O Apple TV+ acaba de revelar um dado que pegou até executivos de Hollywood de surpresa: **o Brasil já é o segundo maior mercado da plataforma no planeta, atrás apenas dos Estados Unidos**. A informação foi confirmada por Eddy Cue, vice-presidente sênior de Serviços da Apple, em entrevista à Folha de S.Paulo. Mais do que volume de assinaturas, o país também lidera em velocidade de crescimento.
Por que o Brasil virou prioridade para a Apple?
O salto brasileiro impressiona por dois motivos. Primeiro, porque **a Apple nunca financiou uma única produção original no país**, diferentemente de rivais como Netflix, Amazon Prime Video e Disney+. Segundo, porque a assinatura local subiu de R$ 14,90 para R$ 21,90 recentemente, e mesmo assim a base continuou a crescer.
Na prática, isso aponta para um público que valoriza a curadoria enxuta de séries e filmes de alto orçamento — como “Ted Lasso”, “Severance” e “Monarch: Legacy of Monsters” — e a integração do serviço com o ecossistema da empresa, do iPhone ao Mac.

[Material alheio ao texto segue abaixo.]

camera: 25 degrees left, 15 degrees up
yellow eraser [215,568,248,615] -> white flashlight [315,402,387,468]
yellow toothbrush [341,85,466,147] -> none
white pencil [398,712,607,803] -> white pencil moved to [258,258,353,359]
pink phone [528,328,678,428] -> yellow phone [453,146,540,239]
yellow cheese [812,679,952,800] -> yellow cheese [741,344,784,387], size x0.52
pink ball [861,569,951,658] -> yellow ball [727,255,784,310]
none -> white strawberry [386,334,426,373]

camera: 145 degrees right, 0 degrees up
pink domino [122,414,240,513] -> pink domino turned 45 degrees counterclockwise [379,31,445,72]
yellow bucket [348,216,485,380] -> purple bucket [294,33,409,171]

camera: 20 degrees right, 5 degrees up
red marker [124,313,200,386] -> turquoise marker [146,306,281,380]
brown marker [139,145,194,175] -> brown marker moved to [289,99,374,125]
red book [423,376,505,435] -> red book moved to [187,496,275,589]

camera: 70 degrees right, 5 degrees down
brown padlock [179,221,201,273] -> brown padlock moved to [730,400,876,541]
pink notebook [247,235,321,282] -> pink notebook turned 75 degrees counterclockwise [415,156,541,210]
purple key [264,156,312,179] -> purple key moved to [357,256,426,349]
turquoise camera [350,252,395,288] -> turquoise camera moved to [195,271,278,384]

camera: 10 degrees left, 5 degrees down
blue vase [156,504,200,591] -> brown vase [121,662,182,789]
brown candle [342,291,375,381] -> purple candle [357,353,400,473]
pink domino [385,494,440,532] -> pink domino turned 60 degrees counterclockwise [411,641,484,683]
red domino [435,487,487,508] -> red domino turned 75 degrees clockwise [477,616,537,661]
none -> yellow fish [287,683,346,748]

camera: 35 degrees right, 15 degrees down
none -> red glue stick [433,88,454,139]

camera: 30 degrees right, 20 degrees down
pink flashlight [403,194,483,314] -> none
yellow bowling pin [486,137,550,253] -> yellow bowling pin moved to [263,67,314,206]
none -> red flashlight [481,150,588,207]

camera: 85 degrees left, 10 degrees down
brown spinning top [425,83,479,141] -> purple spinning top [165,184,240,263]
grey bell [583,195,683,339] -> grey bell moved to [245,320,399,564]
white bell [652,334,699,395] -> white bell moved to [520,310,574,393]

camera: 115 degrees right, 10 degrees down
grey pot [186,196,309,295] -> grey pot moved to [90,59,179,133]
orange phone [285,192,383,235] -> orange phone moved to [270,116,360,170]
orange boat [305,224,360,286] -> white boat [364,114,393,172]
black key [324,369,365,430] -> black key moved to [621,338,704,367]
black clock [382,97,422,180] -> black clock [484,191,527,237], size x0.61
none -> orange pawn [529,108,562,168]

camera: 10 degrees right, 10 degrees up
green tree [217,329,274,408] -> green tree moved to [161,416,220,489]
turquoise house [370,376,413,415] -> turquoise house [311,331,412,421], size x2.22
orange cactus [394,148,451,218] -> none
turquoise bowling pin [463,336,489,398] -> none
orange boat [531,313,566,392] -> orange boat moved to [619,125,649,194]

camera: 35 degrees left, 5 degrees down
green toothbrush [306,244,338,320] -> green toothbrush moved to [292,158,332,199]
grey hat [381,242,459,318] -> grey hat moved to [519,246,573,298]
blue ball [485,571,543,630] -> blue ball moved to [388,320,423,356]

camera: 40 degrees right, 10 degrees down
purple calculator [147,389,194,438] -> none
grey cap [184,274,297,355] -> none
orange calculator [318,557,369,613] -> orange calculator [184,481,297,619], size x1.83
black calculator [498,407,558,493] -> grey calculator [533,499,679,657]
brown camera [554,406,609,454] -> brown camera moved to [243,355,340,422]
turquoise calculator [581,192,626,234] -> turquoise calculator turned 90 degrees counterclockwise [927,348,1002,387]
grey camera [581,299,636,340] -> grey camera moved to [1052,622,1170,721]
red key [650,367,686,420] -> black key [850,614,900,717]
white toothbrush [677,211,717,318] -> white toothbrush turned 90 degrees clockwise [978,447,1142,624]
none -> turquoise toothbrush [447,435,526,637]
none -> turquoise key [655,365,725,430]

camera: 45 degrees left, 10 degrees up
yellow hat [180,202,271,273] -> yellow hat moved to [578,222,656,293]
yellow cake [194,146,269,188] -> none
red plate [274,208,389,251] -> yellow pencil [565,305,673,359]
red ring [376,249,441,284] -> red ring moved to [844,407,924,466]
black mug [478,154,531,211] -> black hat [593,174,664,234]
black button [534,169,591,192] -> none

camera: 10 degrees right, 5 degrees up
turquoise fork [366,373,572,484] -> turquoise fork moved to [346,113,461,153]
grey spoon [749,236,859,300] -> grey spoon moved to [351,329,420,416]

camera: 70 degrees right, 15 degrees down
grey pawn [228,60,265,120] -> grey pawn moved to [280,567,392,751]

Produções nacionais: promessa adiada
Cue admitiu que existe uma lacuna criativa, mas afirmou que **o modelo de “qualidade antes de quantidade” da Apple exige tempo**. Para quem espera ver histórias brasileiras no streaming da maçã, a mensagem é clara: não será para ontem, mas a pressão regulatória — o projeto de lei que prevê cotas de conteúdo nacional — pode acelerar esse cronograma.
O que muda para você que assina (ou pensa em assinar)
1. **Catálogo global premium**: enquanto outras plataformas apostam em volume, o Apple TV+ investe em peças de prestígio que chegam a salas de cinema antes do streaming. “Assassinos da Lua das Flores”, de Martin Scorsese, é o exemplo mais recente.
2. **Integração nativa**: usuários de iPhone, iPad e Mac desfrutam de Dolby Vision, Dolby Atmos e reprodução em 4K HDR sem gambiarras.
3. **Prós e contras**: a falta de conteúdo local pode pesar, mas o serviço costuma oferecer períodos de teste gratuitos generosos, ideais para maratonar lançamentos enquanto decide se vale o investimento mensal.
Apple TV 4K x Fire TV Stick 4K: qual player combina mais com seu setup?
Se você pensa em turbinar a experiência na sua sala, vale comparar o Apple TV 4K (3ª geração) com o Fire TV Stick 4K Max, dois campeões de vendas na Amazon:
Apple TV 4K
• Processador A15 Bionic (o mesmo do iPhone 13), garantindo navegação instantânea.
• Armazenamento interno de 64 GB ou 128 GB para apps e jogos Apple Arcade.
• Dolby Vision, HDR10+ e taxa de 60 fps para esportes ao vivo, como a MLS.
• Integração total com HomeKit, AirPlay 2 e áudio espacial dos AirPods.
Fire TV Stick 4K Max
• Suporte Wi-Fi 6 para streaming estável em roteadores mais novos.
• Alexa integrada e compatibilidade com os principais apps brasileiros.
• Mais compacto e econômico, ideal para quem prioriza custo-benefício.
• Armazena menos apps (8 GB) e depende de micro-USB para energia.
Imagem: Internet
Ambos reproduzem o Apple TV+ em 4K HDR, mas o set-top da própria Apple entrega performance superior e funciona como hub Matter/Thread para casas inteligentes — recurso relevante para quem já investe no ecossistema.
Cinema ainda é vital na estratégia
Ao contrário da Netflix, que privilegia estreias diretas no streaming, a Apple insiste no lançamento em salas de exibição. Segundo Cue, **a experiência coletiva do cinema continua “insubstituível”** e deve se tornar ainda mais valorizada. Essa postura rende parcerias com grandes distribuidores e aumenta a visibilidade das produções antes de chegarem ao Apple TV+.
O que esperar dos próximos capítulos
• **Pressão regulatória**: o avanço do marco de streaming no Congresso pode obrigar a Apple a investir em séries brasileiras mais cedo do que gostaria.
• **Expansão latina**: México e Colômbia já receberam produções originais, sinal de que a América Latina é foco real, não discurso.
• **Parcerias estratégicas**: o acordo recente que levou a nova temporada de “Drive to Survive” para dentro do app da Apple aponta para colaborações pontuais, mesmo entre concorrentes.
No cenário global, o Brasil ganha voz dentro de Cupertino. Para os fãs de entretenimento e para quem monta o próximo setup 4K em casa, vale acompanhar: quando a Apple decide investir, costuma redefinir padrões.